TO BE DONE ::
1. Summarize the passage on smart bonding in three sentences.
2. In the passage on smart bonding, why should smart bonding stay disabled when an older model is re-analyzed? Answer in one to three sentences.
3. Resume the passage on smart bonding from the point where it stops.

Start PASSAGE TO READ

Without smart bonding, the midside nodes in the part on the right can pull away from the face of the left part. (Only nodes on contact face shown for clarity.) | With smart bonding, the midside nodes are bonded to the face of the left part. Thus, the midside nodes cannot pull away. (Parts shown with slight gap for clarity.) |
Figure 2: Bonding Midside Nodes |
Models created prior to the introduction of smart bonding may have relied on an un-matched mesh to create free surfaces even though the contact type was set to bonded. If such models are re-analyzed, the smart bonding should not be enabled; otherwise, such surfaces will now behave as bonded. See Figure 3. (By default, smart bonding is disabled for legacy models.)
(a) Prior to smart bonding, parts are not bonded because the nodes do not match. (Actually, no type of contact would have worked since the nodes do not match.) A tangential force F causes the parts can separate. |
(b) If the same model is opened in software with smart bonding capability, and if the contact type is bonded, and if smart bonding is enabled, the parts will bond even though the nodes do not match. Thus, the parts will not separate. To avoid this, either deactivate the Enable smart bonded/welded contact option, or set the contact type for the appropriate surfaces to Free/No Contact. |
Figure 3: Free Contact with Unmatched Mesh (Older Models) |
Spot welding is an example of congruent surfaces where some nodes do not match and you do not want these nodes to be bonded.
The above discussion (Figure 1) implied that the nodes on part 2 are connected to the nodes on part 1. You do not have this level of control. Instead, you specify whether the nodes on the surface with the coarser mesh are connected to the other side, or vice versa. This selection is made from the Setup Model Setup Parameters dialog box. Beyond the user-selection, the software decides which surface is the finer mesh and which is coarser. Note that all elements on the contacting surface are considered; the mesh size at a portion of the contact surface is not the deciding factor between fine and coarse. Only nodes that are within the tolerance (see above) of the opposite surface are used; nodes outside the contact area are not used to determine fine or coarse. For example, if you define a contact pair between parts 1 and 4, then all nodes that contact between parts 1 and 4 are counted regardless of whether the contact is at one face or many faces; the part with the fewer contact nodes becomes the coarser mesh. (The same is true for the default contact setting; all contact nodes between two parts are used to determine whether the mesh is fine or coarse.) For contact pairs that define contact between part/surface and part/surface, the nodes that contact on the specified surfaces are used to determine which mesh is fine or coarse.
When choosing what type of smart bonding to use (Coarse bonded to fine mesh or Fine bonded to coarse mesh), it is helpful to consider what is supposed to occur at the interface between the two parts. This is demonstrated in figures 4 through 7.

End PASSAGE TO READ
Start PROVIDED RECORDS

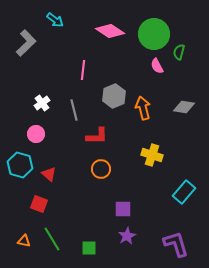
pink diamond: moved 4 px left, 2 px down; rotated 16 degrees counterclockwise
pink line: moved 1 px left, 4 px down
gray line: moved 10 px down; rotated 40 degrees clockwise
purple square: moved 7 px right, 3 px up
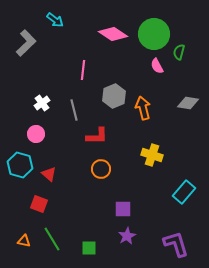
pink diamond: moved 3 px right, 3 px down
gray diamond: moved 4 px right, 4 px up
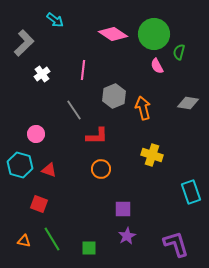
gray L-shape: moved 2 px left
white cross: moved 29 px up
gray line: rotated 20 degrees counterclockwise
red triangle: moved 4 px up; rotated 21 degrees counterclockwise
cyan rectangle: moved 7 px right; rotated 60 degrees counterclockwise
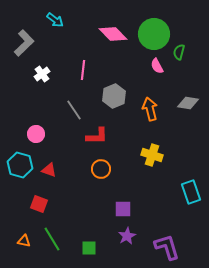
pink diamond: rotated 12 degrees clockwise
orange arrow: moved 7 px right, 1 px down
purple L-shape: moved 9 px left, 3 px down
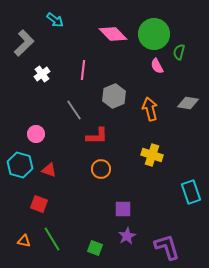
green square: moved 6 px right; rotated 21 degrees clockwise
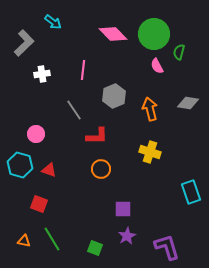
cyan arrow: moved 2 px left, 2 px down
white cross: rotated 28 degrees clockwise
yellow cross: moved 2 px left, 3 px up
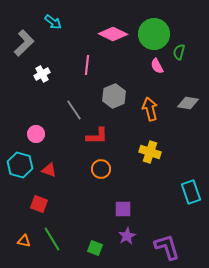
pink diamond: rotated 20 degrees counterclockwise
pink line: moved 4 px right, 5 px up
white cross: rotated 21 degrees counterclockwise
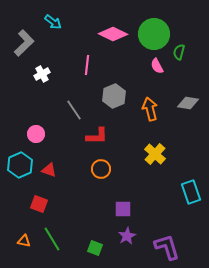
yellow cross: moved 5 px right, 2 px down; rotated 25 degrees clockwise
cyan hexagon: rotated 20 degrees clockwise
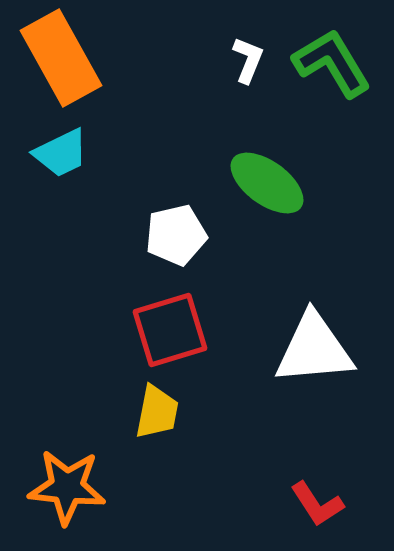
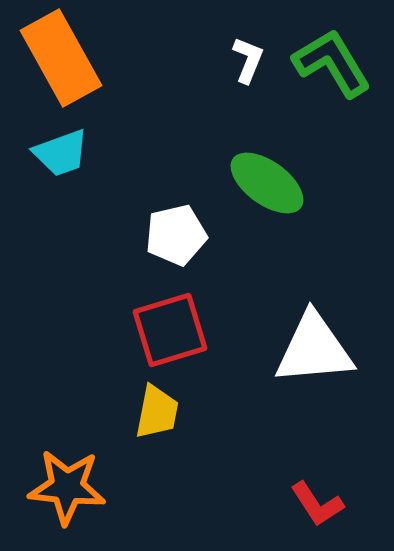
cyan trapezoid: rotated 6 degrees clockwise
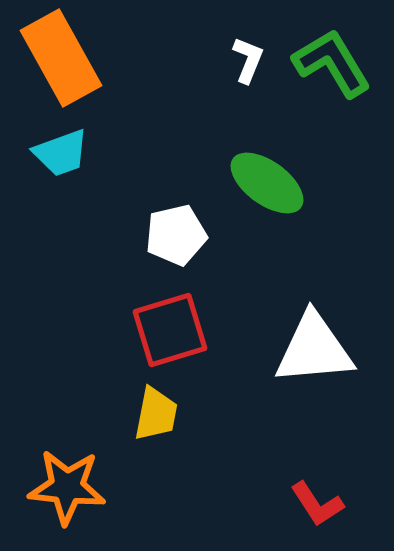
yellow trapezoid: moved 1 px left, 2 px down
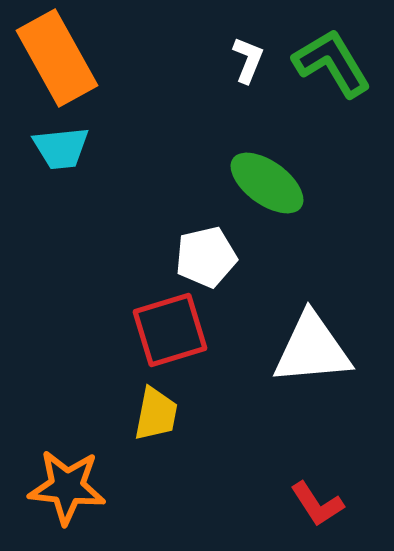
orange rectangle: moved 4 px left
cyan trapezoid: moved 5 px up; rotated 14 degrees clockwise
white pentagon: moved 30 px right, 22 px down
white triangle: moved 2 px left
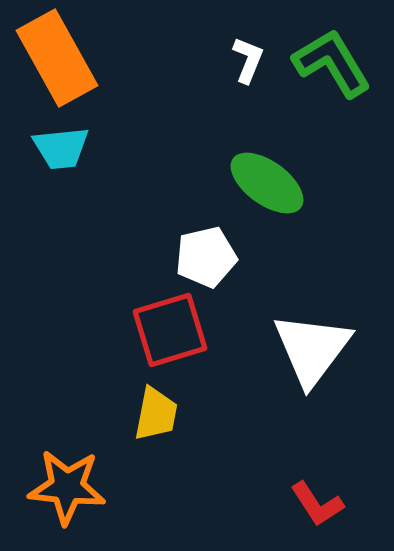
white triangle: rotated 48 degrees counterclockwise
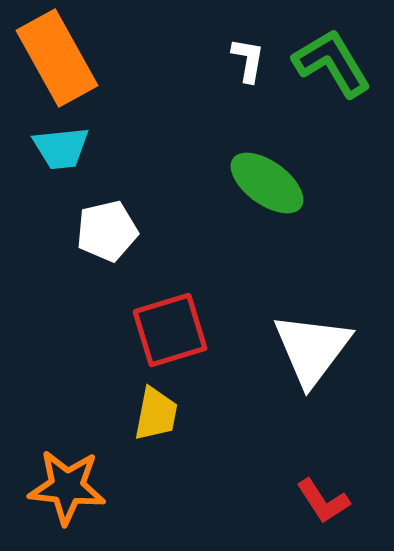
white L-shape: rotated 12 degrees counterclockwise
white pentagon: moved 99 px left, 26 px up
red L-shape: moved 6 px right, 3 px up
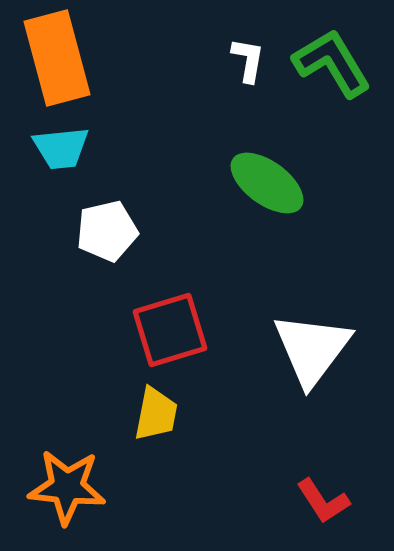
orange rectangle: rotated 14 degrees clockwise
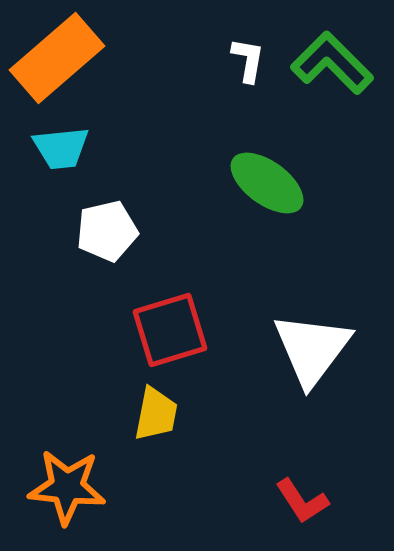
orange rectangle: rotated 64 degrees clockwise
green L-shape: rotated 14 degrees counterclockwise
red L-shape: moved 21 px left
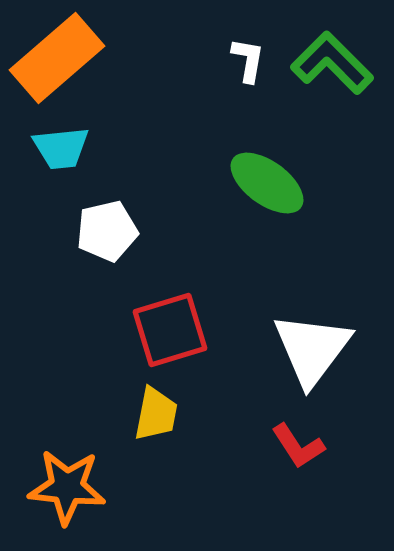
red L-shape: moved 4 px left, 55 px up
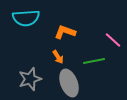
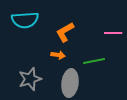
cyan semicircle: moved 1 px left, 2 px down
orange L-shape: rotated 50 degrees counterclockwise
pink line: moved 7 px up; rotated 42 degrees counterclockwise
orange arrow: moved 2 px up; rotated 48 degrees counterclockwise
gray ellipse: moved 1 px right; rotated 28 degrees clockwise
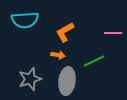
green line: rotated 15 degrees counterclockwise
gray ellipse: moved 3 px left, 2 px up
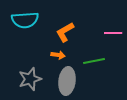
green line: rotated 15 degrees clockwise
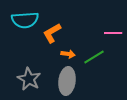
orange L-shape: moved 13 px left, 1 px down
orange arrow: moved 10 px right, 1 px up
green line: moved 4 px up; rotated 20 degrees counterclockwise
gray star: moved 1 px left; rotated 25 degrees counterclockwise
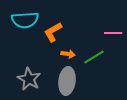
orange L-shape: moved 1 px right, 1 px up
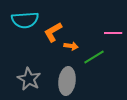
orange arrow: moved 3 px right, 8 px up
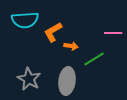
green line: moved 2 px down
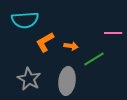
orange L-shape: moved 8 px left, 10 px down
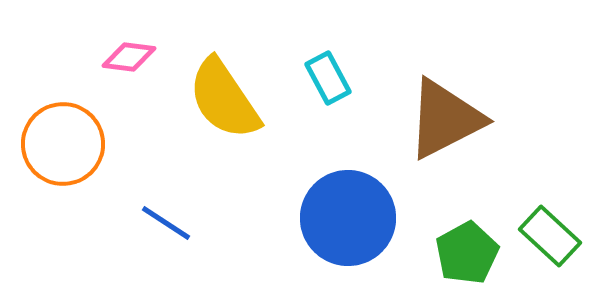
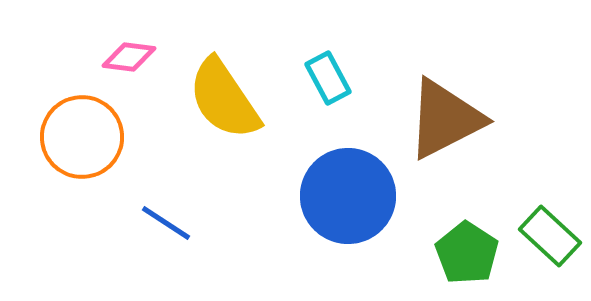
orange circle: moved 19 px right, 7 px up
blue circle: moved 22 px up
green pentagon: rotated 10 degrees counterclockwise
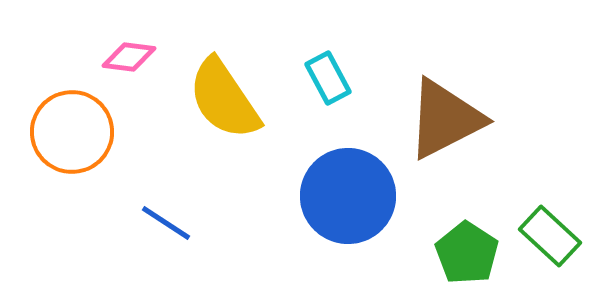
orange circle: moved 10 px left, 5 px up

End PROVIDED RECORDS

ANSWERS FOR THE TASKS ::
1. With smart bonding, midside nodes on one part are bonded to the face of the adjoining part, so they cannot pull away from it. Older models that used an unmatched mesh to create free surfaces under a bonded contact type should be re-analyzed without smart bonding, or those surfaces will behave as bonded. The user chooses whether nodes on the coarser mesh connect to the other side or the reverse, and the software decides which surface is coarser by counting the contact nodes within tolerance, with the part that has fewer contact nodes becoming the coarser mesh.

2. Models made before smart bonding existed may have used an unmatched mesh to create free surfaces even though their contact type was set to bonded. If smart bonding is enabled, those surfaces will now bond despite the mismatched nodes, so the parts will no longer separate.

3.
For stress analysis where the interface experiences pure compression, all of the nodes on the interface should deflect the same amount. Thus, choosing Fine bonded to coarse mesh will give more accurate results. See Figure 4.
(a) The Model. A simple compression model. |
(b) Incorrect. When using Coarse bonded to fine mesh smart bonding, only the nodes on the coarse mesh are forced to follow the displacement of the fine mesh. Thus, the inner nodes on the fine mesh are free to move independently. As seen here in this exaggerated displacement plot, the fine mesh displaces incorrectly. |
(c) Correct. When using Fine bonded to coarse mesh smart bonding, the nodes on the fine mesh are forced to follow the displacement of the coarse mesh. Both meshes deflect as desired (although the fine mesh is forced to displace linearly at the nodes between the coarse element nodes. This might introduce some inaccuracy). The same exaggerated displacement scale used in (b) is shown here. |
Figure 4: Stress Analysis Under Pure Compression |
For stress analysis where the interface experiences bending, the nodes on finer mesh surface must be allowed to move independently of the nodes on the coarser mesh; that is, both sets of nodes should displace so as to create the same radius of curvature. Thus, choosing Coarse bonded to fine mesh will give more accurate results. See Figure 5.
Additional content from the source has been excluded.